**Task objective**
Where does the word "view" occur in the entries below? Copy every line that has it.

____________________

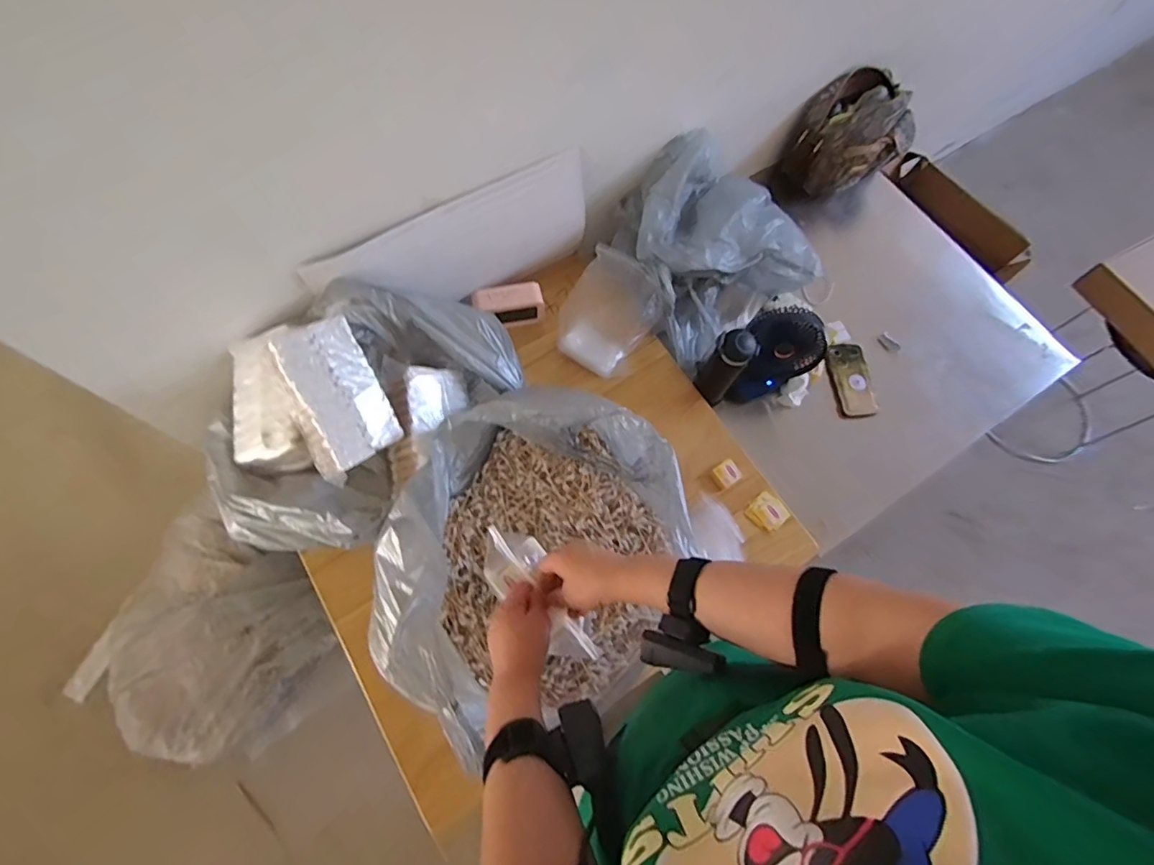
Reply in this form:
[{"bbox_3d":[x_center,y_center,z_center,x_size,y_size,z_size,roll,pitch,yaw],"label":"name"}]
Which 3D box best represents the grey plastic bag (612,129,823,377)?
[{"bbox_3d":[0.278,-0.390,1.153,0.380,0.252,0.353,-35,74,-15],"label":"grey plastic bag"}]

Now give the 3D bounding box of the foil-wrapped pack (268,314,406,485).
[{"bbox_3d":[-0.356,-0.051,0.806,0.123,0.057,0.216,-32,104,-37],"label":"foil-wrapped pack"}]

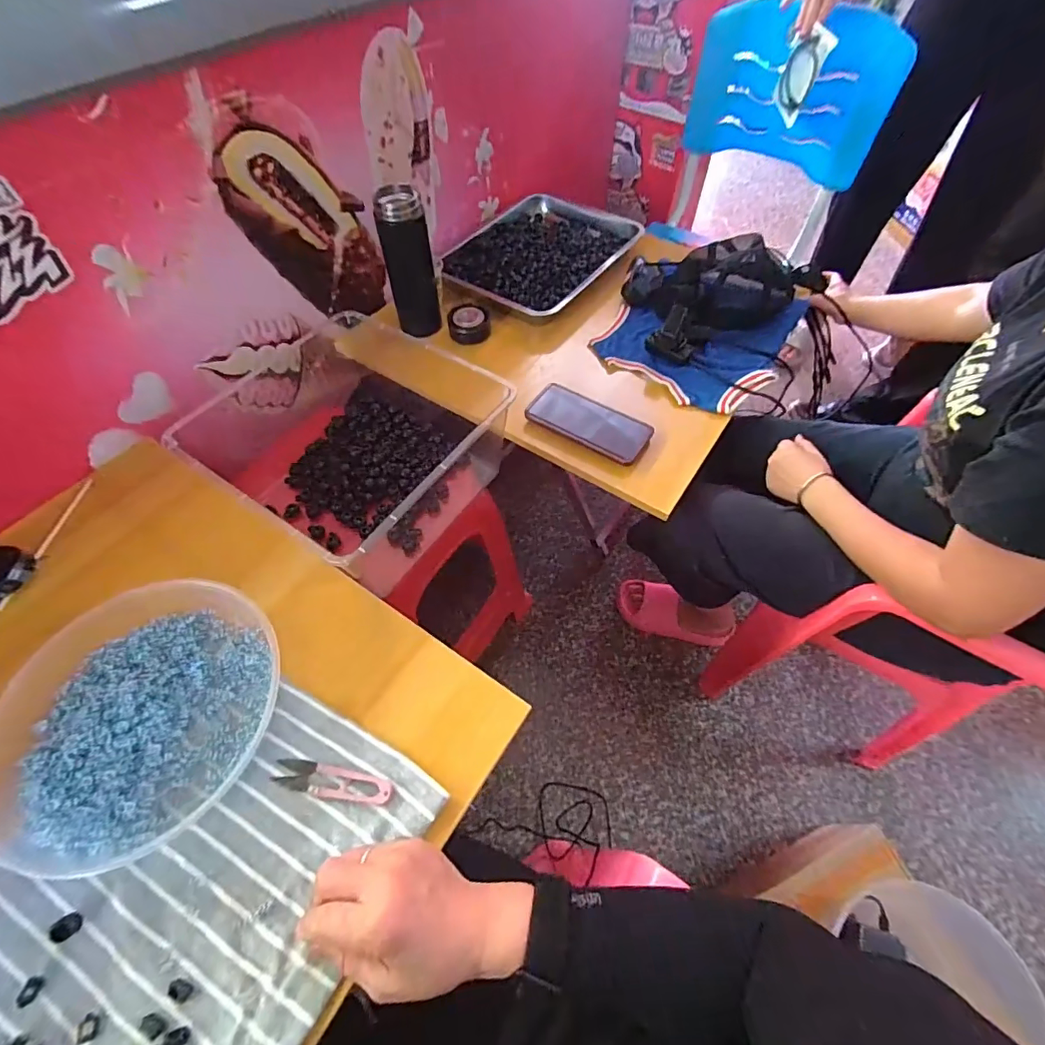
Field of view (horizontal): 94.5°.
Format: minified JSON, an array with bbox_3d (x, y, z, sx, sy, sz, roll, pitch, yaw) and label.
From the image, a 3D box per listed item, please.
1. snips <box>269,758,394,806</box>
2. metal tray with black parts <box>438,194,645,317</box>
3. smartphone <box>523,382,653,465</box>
[{"bbox_3d":[-0.157,0.215,0.400,0.100,0.008,0.024,8,57,6],"label":"snips"},{"bbox_3d":[0.027,-0.496,0.884,0.282,0.033,0.340,26,60,17],"label":"metal tray with black parts"},{"bbox_3d":[0.092,-0.138,0.667,0.163,0.018,0.071,28,78,16],"label":"smartphone"}]

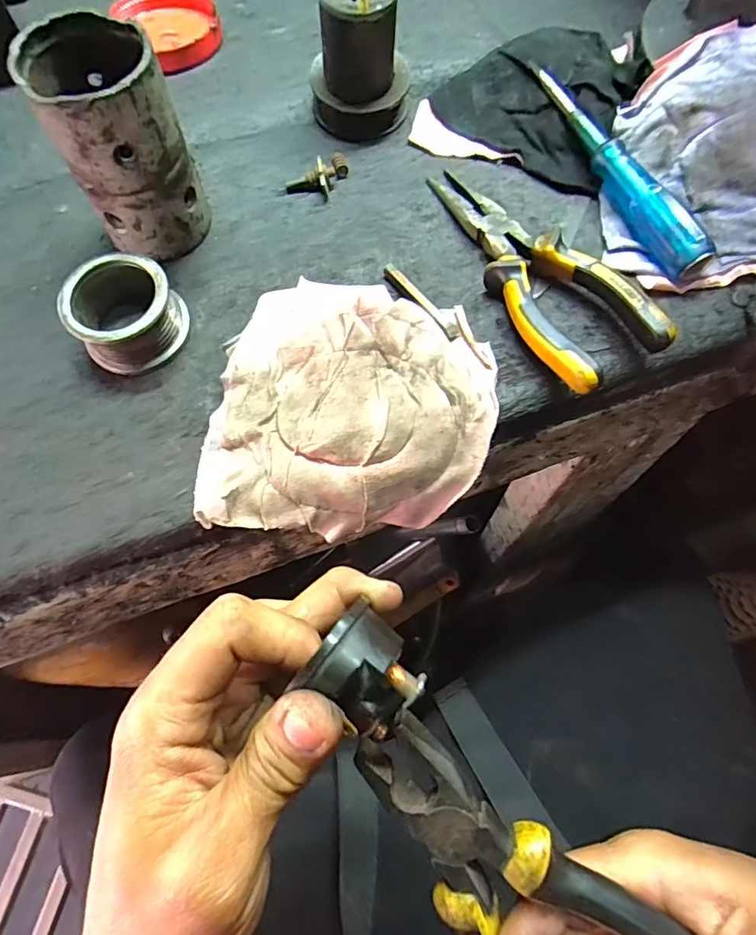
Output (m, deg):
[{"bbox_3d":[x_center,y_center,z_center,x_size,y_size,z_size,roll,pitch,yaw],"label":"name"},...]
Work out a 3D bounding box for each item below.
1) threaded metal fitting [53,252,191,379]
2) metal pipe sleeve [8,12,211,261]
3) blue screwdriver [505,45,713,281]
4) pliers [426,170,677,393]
[{"bbox_3d":[-0.151,-0.093,0.305,0.061,0.039,0.063,0,67,0],"label":"threaded metal fitting"},{"bbox_3d":[-0.144,-0.180,0.299,0.064,0.114,0.063,-30,70,-12],"label":"metal pipe sleeve"},{"bbox_3d":[0.148,-0.204,0.341,0.024,0.029,0.206,-22,69,-9],"label":"blue screwdriver"},{"bbox_3d":[0.088,-0.125,0.312,0.063,0.024,0.185,-28,70,-11],"label":"pliers"}]

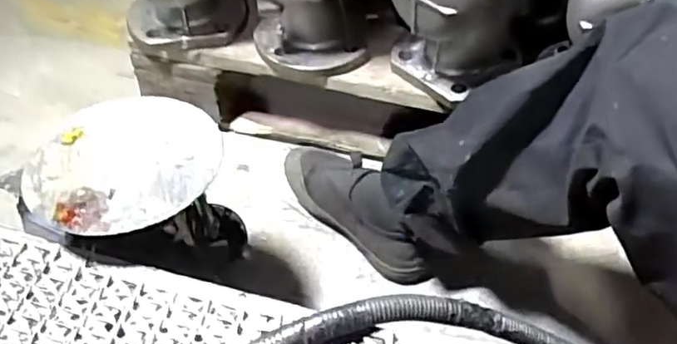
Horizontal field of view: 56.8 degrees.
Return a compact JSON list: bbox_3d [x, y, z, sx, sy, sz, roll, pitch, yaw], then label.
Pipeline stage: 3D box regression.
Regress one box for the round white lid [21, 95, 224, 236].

____________________

**Response area**
Field of view (horizontal): 94.5°.
Horizontal field of view: 56.8 degrees.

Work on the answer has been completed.